The early proliferative response previously demonstrated in rabbits has now been shown to follow the mixing of spleen cell suspensions from 2 inbred strains of mice or rats. The size of the response is comparable to that seen in cells from hyperimmune animals exposed to antigen in vitro. Autoradiographs of cells from stimulated cultures showed 1 to 4 per cent of the total population had incorporated thymidine. Modifications in the conditions necessary for the culture of mice and rat spleen cell suspensions and the measurement of thymidine incorporation are described.

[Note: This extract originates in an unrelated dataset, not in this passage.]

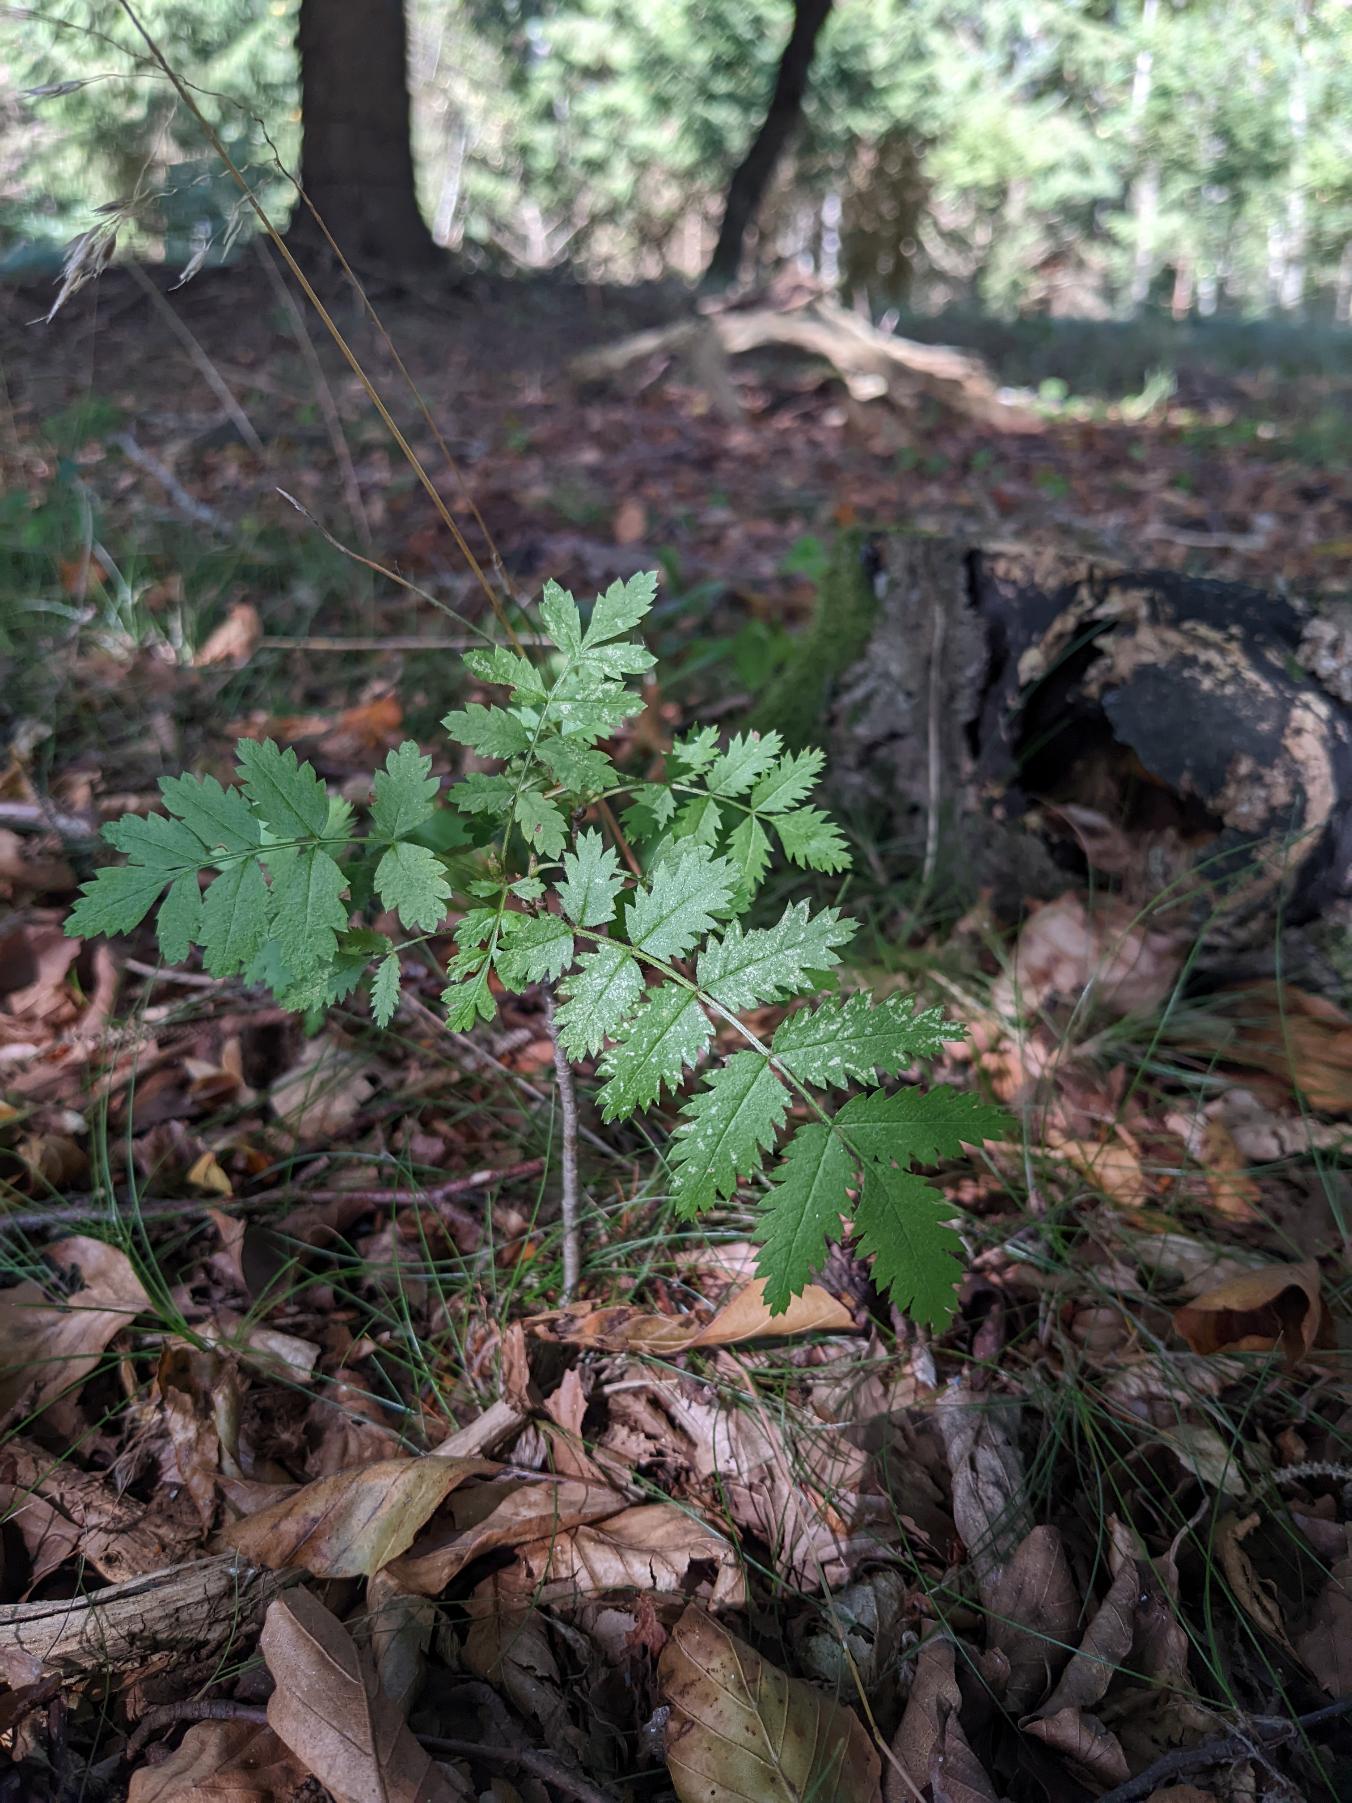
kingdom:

No responses were observed in isologous mixes. The responses obtained on mixing individual pairs of spleens from different strains showed relatively little variation. Responses were obtained in all of the 21 possible combinations between 7 inbred strains of mice. Responses were obtained when parental cells were mixed with their F1 hybrids. Analysis of these responses showed that, in every case, parental-F1 hybrid responses were less intense than those between the 2 parents. It was shown that there was no inherent defect in the ability of the hybrid cells to respond when mixed with an unrelated strain. The results suggested that the hybrid cells made no response to the parent cells although this was not conclusively established. This has been taken as circumstantial evidence that the response is immunological in nature.

The significance of the vigor of the response and the large fraction of the immunologically competent cells that take part is discussed.